Części ćwiczenia:
**A.** Ile razy, według wpisu, w piątek chodzono do monopolowego?
**B.** Proszę wypisać z wpisu fragment od słów „Dlaczego czasu nie” do słów „sensu to wszystko...”, łącznie z nimi.
**C.** Proszę przełożyć na język angielski zdanie z wpisu: „Dlaczego czasu nie można cofnąć?”

Fragment źródłowy:
■ ■ ■ ■ ■
Tam... jest naprawdę pięknie...
Dlaczego czasu nie można cofnąć?
Dni mijają tak szybko... zanim się obejrzę będzie październik... oszszsz...
Normalnie nic produktywnego nie robię... Niccccccccccc. Przez duże N!
Od ponad tygodnia mój dzień wygląda tak:
wstaje mniej więcej koło 9 rano... robię to i siamto o 10 wychodzę na przystanek po Moń;*
idziemy do monopolowego... kupujemy piwo, papierosy... i dawaj nad jezioro...
Heh... i tak cały dzień spędzamy sobie na pomostku pijąc,paląc... i słuchając Filandii...
Heh... Boże... jakie to do nas niepodobne... Jeszcze niedawno alkoholu byśmy nie tknęli a papierosami się brzydziliśmy heh...
To w gruncie rzeczy dość... smutne? Że potrzebujemy alkoholu by choć przez chwilkę zapomnieć o tej pieprzonej rzeczywistości...
W piątek 5 razy dreptaliśmy do monopolowego... i wypaliliśmy półtora paczki papierosów...
Ja sie zastanawiam kto na to wszystko będzie zarabiał! xDD
Bez sensu to wszystko...
■ ■ ■ ■ ■
Dostarczone dane:
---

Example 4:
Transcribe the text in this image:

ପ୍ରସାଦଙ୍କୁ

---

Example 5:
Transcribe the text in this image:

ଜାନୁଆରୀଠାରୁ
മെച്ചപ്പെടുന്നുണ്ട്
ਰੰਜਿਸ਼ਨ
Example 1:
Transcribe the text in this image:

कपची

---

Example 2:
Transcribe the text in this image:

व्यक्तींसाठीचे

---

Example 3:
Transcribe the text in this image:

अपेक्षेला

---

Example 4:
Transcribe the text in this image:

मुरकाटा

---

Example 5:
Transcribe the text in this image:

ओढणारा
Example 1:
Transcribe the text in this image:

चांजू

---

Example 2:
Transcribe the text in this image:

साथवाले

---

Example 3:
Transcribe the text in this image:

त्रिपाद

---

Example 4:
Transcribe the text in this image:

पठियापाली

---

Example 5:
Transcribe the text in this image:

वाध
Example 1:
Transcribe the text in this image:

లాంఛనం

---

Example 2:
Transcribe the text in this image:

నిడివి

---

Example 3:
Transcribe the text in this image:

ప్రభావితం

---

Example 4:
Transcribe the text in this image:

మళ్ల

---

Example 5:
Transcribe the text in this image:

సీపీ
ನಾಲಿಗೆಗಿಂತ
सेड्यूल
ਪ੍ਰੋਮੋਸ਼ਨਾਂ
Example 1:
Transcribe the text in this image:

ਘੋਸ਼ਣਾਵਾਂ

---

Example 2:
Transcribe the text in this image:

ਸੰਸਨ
■ ■ ■ ■ ■
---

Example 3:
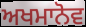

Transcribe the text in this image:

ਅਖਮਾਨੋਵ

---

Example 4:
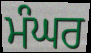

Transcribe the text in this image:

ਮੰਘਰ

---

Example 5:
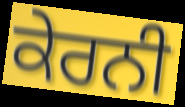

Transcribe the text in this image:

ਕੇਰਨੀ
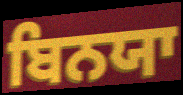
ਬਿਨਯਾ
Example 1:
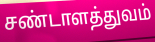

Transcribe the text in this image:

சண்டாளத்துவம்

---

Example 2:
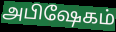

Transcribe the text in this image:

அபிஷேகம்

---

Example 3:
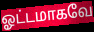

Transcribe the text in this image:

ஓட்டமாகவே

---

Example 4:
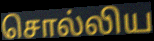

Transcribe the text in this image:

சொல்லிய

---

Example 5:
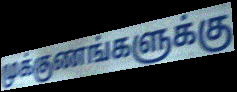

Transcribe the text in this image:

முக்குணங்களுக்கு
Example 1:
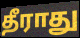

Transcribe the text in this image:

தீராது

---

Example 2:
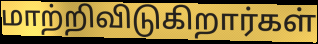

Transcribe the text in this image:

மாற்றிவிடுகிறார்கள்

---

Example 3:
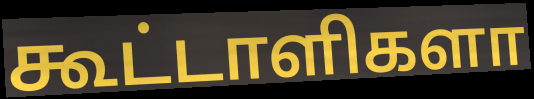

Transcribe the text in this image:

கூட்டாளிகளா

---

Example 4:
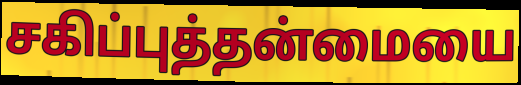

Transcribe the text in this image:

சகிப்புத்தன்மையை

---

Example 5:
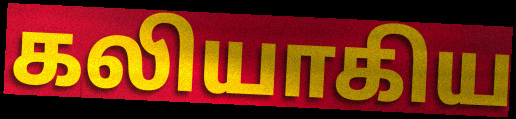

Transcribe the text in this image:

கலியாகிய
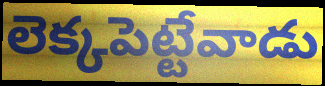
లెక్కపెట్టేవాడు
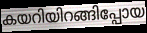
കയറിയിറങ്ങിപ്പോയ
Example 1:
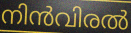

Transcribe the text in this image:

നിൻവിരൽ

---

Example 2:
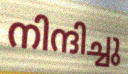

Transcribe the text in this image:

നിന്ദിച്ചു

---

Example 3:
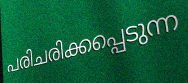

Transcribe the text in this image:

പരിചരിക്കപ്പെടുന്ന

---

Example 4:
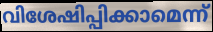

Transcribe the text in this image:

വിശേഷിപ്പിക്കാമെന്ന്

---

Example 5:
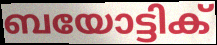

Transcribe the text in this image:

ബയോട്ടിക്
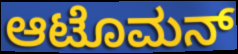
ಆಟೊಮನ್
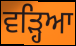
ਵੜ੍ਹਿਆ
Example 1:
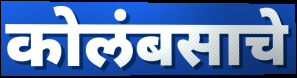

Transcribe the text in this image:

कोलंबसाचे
■ ■ ■ ■ ■
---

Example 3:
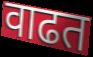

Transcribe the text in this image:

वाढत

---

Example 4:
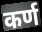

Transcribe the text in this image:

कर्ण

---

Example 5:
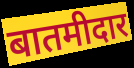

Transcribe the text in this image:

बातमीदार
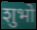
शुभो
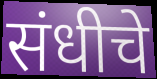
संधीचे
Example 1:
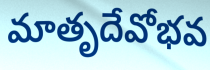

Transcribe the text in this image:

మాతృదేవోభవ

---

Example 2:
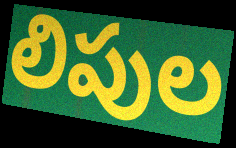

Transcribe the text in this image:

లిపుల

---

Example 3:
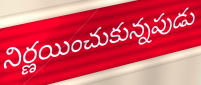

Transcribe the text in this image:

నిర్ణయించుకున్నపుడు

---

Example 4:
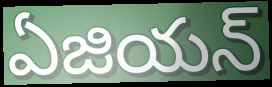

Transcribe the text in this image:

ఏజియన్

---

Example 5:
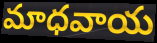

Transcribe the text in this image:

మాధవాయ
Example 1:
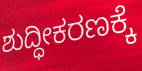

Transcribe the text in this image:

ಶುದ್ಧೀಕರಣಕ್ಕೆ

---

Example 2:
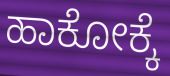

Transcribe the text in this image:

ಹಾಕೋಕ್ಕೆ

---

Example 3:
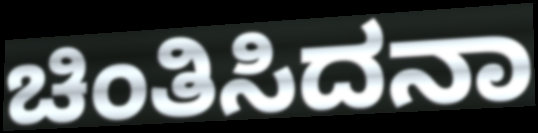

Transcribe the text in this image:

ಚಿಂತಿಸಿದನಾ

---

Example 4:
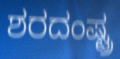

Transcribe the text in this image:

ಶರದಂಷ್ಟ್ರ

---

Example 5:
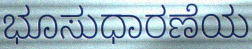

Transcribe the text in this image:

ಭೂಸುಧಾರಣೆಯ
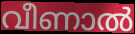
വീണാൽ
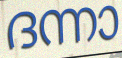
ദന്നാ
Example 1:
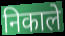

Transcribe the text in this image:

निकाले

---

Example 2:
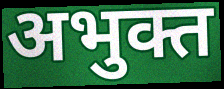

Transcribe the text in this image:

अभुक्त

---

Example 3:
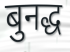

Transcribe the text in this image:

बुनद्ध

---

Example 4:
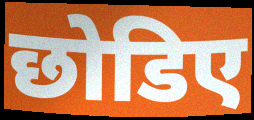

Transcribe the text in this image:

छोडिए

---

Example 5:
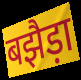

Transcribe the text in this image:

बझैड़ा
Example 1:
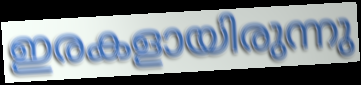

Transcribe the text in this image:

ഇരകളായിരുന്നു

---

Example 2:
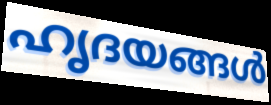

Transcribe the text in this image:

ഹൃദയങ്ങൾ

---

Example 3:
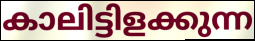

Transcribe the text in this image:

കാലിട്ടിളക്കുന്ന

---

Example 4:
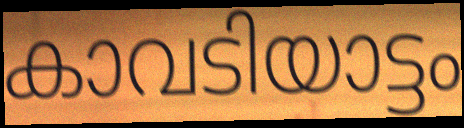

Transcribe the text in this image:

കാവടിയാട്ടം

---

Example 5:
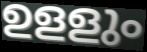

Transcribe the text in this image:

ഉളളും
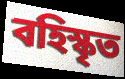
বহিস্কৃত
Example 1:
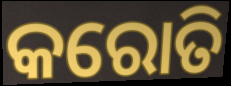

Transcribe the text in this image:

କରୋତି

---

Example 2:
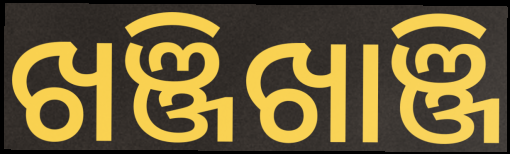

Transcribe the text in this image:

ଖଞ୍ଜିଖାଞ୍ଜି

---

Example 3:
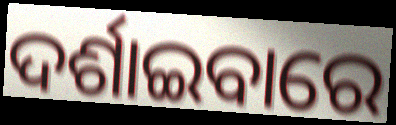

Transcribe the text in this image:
■ ■ ■ ■ ■
Rozwiązania zadań:
**A.** Pięć razy.

**B.**
Dlaczego czasu nie można cofnąć?
Dni mijają tak szybko... zanim się obejrzę będzie październik... oszszsz...
Normalnie nic produktywnego nie robię... Niccccccccccc. Przez duże N!
Od ponad tygodnia mój dzień wygląda tak:
wstaje mniej więcej koło 9 rano... robię to i siamto o 10 wychodzę na przystanek po Moń;*
idziemy do monopolowego... kupujemy piwo, papierosy... i dawaj nad jezioro...
Heh... i tak cały dzień spędzamy sobie na pomostku pijąc,paląc... i słuchając Filandii...
Heh... Boże... jakie to do nas niepodobne... Jeszcze niedawno alkoholu byśmy nie tknęli a papierosami się brzydziliśmy heh...
To w gruncie rzeczy dość... smutne? Że potrzebujemy alkoholu by choć przez chwilkę zapomnieć o tej pieprzonej rzeczywistości...
W piątek 5 razy dreptaliśmy do monopolowego... i wypaliliśmy półtora paczki papierosów...
Ja sie zastanawiam kto na to wszystko będzie zarabiał! xDD
Bez sensu to wszystko...

**C.** Why can't time be turned back?